A merry Christmas to one and all!
Since we won’t be coming out on Christmas Day, consider this our Christmas column. Allow me to greet all my readers a very merry Christmas and a Happy and Prosperous New Year ahead! Let me reprint today’s Gospel reading which is in Luke 1:67-79 the “Canticle of Zechariah” whom the Angel made dumb until the birth of John the Baptist, when he obeyed what the Angel had told him, that his son would be named John. When John was finally named, Zechariah’s tongue was opened after nine months of silence. Immediately, he prayed his canticle. Zechariah’s Canticle is also known in Latin as “Benedictus Deus Israhel”.
“Blessed be the Lord, the God of Israel, for he has visited and brought redemption to his people. He has raised up a horn for our salvation within the house of David his servant, even as he promised through the mouth of his holy prophets from of old: Salvation from our enemies and from the hand of all who hate us, to show mercy to our fathers and to be mindful of his holy covenant and of the oath he swore to Abraham our father, and to grant us that, rescued from the hand of enemies, without fear we might worship him in holiness and righteousness before him all our days.
And you, child, will be called a prophet of the Most High, for you will go before the Lord to prepare his ways, to give his people knowledge of salvation through the forgiveness of their sins, because of the tender mercy of our God by which the daybreak from on high will visit us to shine on those who sit in darkness and death’s shadow, to guide our feet into the path of peace.”

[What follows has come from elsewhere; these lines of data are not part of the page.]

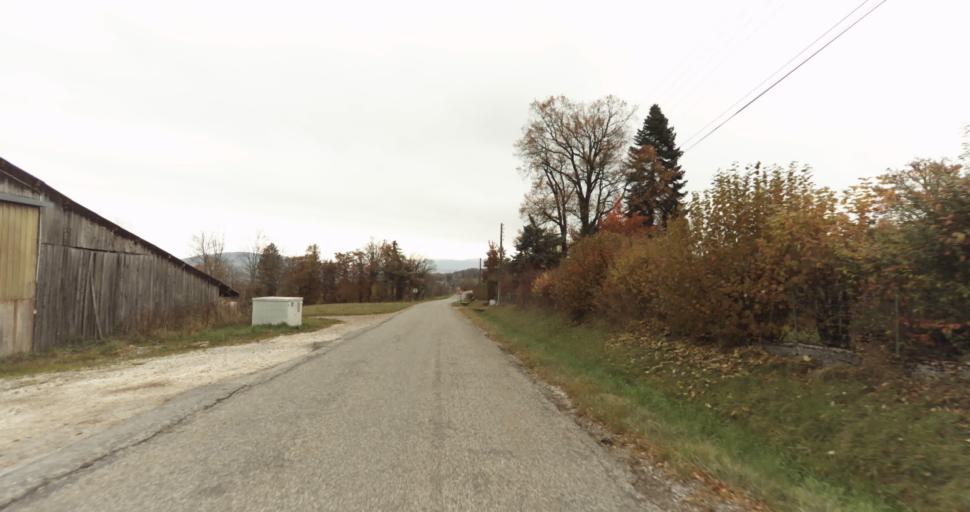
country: FR
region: Rhone-Alpes
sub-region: Departement de la Haute-Savoie
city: Saint-Martin-Bellevue
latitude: 45.9575
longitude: 6.1445
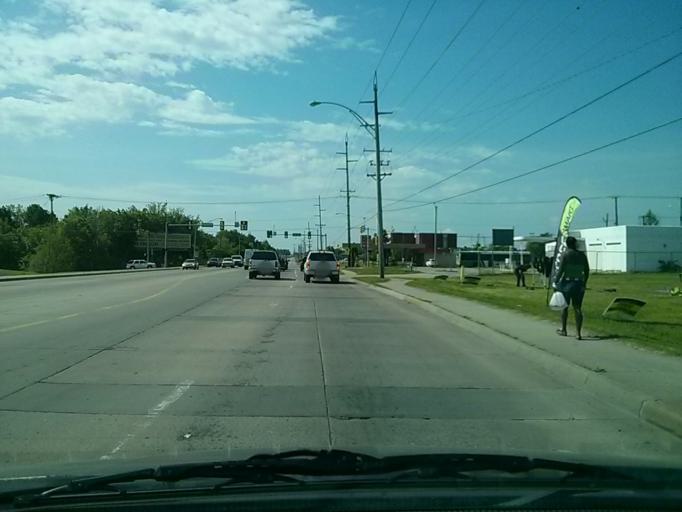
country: US
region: Oklahoma
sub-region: Tulsa County
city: Turley
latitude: 36.2071
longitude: -95.9757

While this Canticle is attributed to Zechariah, some Bible scholars say that Luke himself made it. But it is debatable because this Canticle is also a prophesy of Zechariah as to what is the life mission of his son John. Zechariah predicted that John would be a prophet, the last in the long line of prophets. Zechariah absolutely knew where his son really came from, a gift from God for he and his wife Elizabeth where already advance in years. Both of them knew that she could only bear a son through divine intervention.
So like what most people in the ancient times do whenever they receive a blessing from God, they then offer their son back to the service of the Lord. This is what Zechariah expected would happen to his son John whom our Lord Jesus said was Elijah who came back to usher the coming of the Messiah. For our Christmas gospel reading, we turn to John 1:1-18 called the Prologue.
“In the beginning was the Word and the Word was with God and the Word was God. He was in the beginning with God. All things came to be through him, and without him nothing came to be. What came to be through him was life, and this life was the light of the human race; the light shines in the darkness, and the darkness has not overcome it. A man named John was sent from God. He came for testimony, to testify to the light, so that all might believe through him. He was not the light, but came to testify to the light.
The true light, which enlightens everyone, was coming into the world. He was in the world, and the world came to be through him, but the world did not know him. He came to what was his own, but his own people did not accept him. But to those who did accept him he gave power to become children of God, to those who believed in his name, who were born not by natural generation nor by human choice nor by a man’s decision but God.
And the Word became flesh and made his dwelling among us, and we saw his glory, the glory as of the Father’s only Son, full of grace and truth. John testified to him and cried out saying, “This was he of whom I said, ‘The one who is coming after me ranks ahead of me because he existed before me.’” From his fullness we have all through Moses, grace and truth came through Jesus Christ. No one has ever seen God. The only Son, God, who is at the Father’s side, has revealed him.”
In 2,000 years after the birth of the Messiah, the Christian world continues to celebrate Christmas Day as a reminder to all that indeed the Word became flesh and dwelt amongst us. While we busy ourselves giving Christmas presents to our families and friends, these are mere material things. The greatest gift that one can give to another is to love one another as God loves us all. Those in the faith have embraced the idea that the Christmas story is the greatest love story ever told!
Yet the world today is still in turmoil despite the message of John the Baptist and from our Lord Jesus Christ. The keyword to remember is to repent and make straight the path of the Lord into our hearts. Only then can peace come into our souls, a peace that only God can bring forth.